Now this is an open cover of $K_{{\alpha }_0}$ since $K_{\alpha }$ closed for $\alpha \in I$. Hence, $\exists {\alpha }_1\cdots {\alpha }_n\in I,{\alpha }_i\ne {\alpha }_0$ such that

$$K_{{\alpha }_0}\subset \bigcup _{i=1}^n{K}_{{\alpha }_i}^c={\left(\bigcap _{i=1}^n{K}_{{\alpha }_i}\right)}^c$$

which implies

$$K_{{\alpha }_0}\cap \left(\bigcap _{i=1}^n{K}_{{\alpha }_i}\right)=\varnothing$$

Theorem (Criterion for Compactness)

Let $(X,d)$ be a metric space. Then $K\subset X$ is compact $⟺$ every infinite subset $A$ of $K$ has a limit point in $K$.

Proof: We only show the forward direction via contradiction. Assume $\exists A\subset K$ where $A$ is infinite such that no limit points are in $K$. Then $\forall p\in K,\exists r_p>0$ such that

$$N_{r_p}(p)\cap K=\{\begin{array}{ll}\varnothing & p\in K-A\\ \{p\}& p\in A\end{array}$$

(Every neighborhood on $p$ cannot intersect with $A$ at all.)

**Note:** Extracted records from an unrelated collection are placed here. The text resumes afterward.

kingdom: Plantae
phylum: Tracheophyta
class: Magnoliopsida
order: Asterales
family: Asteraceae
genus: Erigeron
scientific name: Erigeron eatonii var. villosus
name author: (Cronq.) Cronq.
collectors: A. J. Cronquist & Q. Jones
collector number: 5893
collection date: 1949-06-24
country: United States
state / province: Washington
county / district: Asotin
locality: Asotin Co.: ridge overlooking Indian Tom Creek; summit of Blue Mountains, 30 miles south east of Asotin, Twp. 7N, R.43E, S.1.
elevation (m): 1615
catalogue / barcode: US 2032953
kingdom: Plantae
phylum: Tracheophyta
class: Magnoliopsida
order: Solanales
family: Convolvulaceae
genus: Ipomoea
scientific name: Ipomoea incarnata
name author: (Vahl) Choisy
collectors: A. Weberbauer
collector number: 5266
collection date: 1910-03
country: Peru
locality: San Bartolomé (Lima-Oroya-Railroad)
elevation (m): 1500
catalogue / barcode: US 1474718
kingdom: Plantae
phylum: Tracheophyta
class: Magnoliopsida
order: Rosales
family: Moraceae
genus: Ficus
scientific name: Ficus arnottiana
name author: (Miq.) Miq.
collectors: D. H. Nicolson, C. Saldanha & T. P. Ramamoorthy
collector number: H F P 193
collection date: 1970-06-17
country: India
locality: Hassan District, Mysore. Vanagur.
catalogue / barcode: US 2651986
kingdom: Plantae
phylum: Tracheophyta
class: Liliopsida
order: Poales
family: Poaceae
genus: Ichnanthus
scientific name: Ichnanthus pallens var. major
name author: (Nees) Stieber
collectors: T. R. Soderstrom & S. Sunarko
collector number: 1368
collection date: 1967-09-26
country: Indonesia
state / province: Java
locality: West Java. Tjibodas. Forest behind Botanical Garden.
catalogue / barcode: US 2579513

Now, $\{N_{r_p}\mid p\in K\}$ is an open cover of $K$. Since $A$ is infinite, then we need infinitely many neighborhoods $N_{r_p}(p)$ to cover $A$. Namely, one for every $p\in A$. So, no finite subcover, and a contradiction.

Backwards: From Homework 4.1

Lemma ($\mathbb{R}$ is not Compact)

$\mathbb{R}$ is not compact. This is done by constructing a single open cover with no finite subcover.

$$\forall n\in \mathbb{Z},I_n=(n,n+z)\ni n+1$$

Note $\mathbb{R}\subset {\bigcup }_{n\in \mathbb{Z}}{I}_n$ but no finite sub cover exists. This is by consequence of Archimedean Property.

Theorem 2.34

Compact subsets of metric spaces are closed.

Let $K$ be a compact subset of metric space $X$. Proof follows from showing that $K^c$ is open relative to $X$.

Theorem 2.35

Closed subsets of compact sets are compact.